Toxic cyanobacterial blooms threaten freshwaters worldwide but have proven difficult to predict because the mechanisms of bloom formation and toxin production are unknown, especially on weekly time scales. Water quality management continues to focus on aggregated metrics, such as chlorophyll and total nutrients, and these measures may not be sufficient to explain complex community changes and functions such as toxin production. For example, nitrogen (N) speciation and cycling play an important role in shaping cyanobacterial communities on daily time scales based on function because declining N has been shown to select for N2 fixers. Addition of N pulses from N2 fixation (termed new N) may stimulate and sustain contemporary phytoplankton communities, including those that are potentially toxic (Fig. 4).
We described how rapid early summer declines in N followed by bursts of N2 fixation have shaped cyanobacterial communities in a eutrophic lake (Lake Mendota, Wisconsin, USA), possibly driving toxic Microcystis blooms throughout the growing season. On weekly time scales in 2010 and 2011, we monitored the cyanobacterial community using the phycocyanin intergenic spacer (PC-IGS) region to determine population dynamics. In parallel, we measured microcystin concentrations, N2 fixation rates, and potential environmental drivers (such as nutrient concentrations, light levels, and lake stability metrics) that contribute to structuring the community. We defined a time period called the “toxic phase” when toxins were significantly above the World Health Organization level for safe drinking water (1 µg L-1).
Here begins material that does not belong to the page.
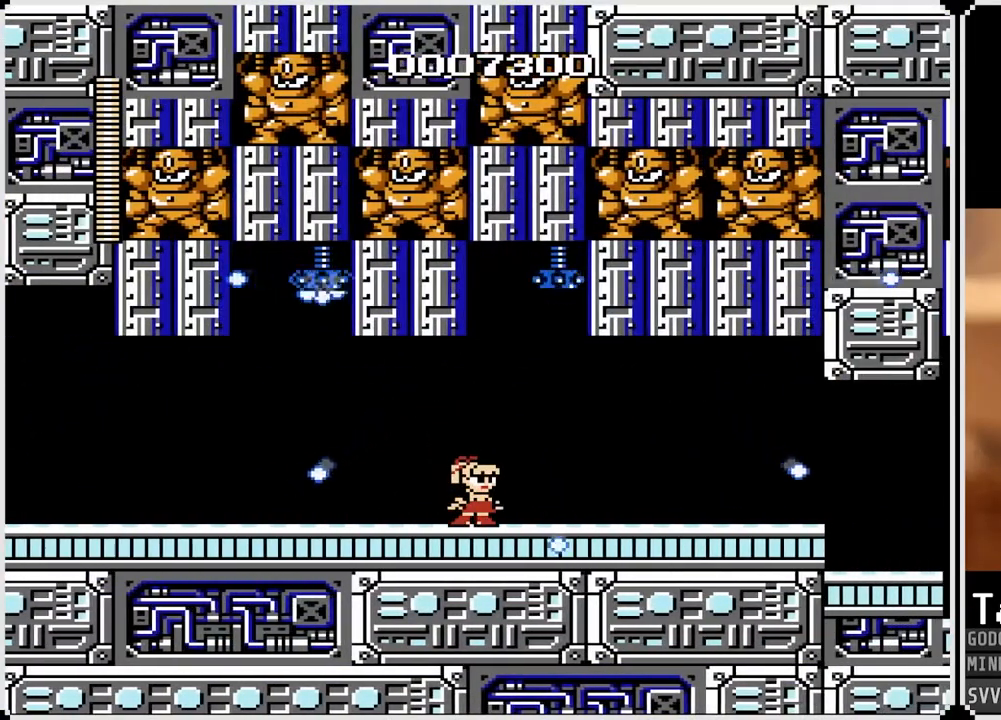
{"buttons": [], "left_stick": "center", "right_stick": "center", "events": []}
In both years, cyanobacterial community change was strongly correlated with dissolved inorganic nitrogen (DIN) concentrations, and Aphanizomenon and Microcystis alternated dominance throughout the pre-toxic, toxic, and post-toxic phases of the lake. Microcystin concentrations increased within a few days after the first N2 fixation rates were observed. We attribute this to a response in N stress by the non-N2 fixing, Microcystis, and subsequent growth due to new N inputs, because following large early summer N2 fixation events, Microcystis increased and became most abundant. Maximum microcystin concentrations coincided with Microcystis dominance. In both years, DIN concentrations dropped again in late summer, and N2 fixation rates and Aphanizomenon abundance increased once again before the lake mixed in the fall. Estimated N inputs from N2 fixation were large enough to supplement, if not support, the toxic Microcystis blooms.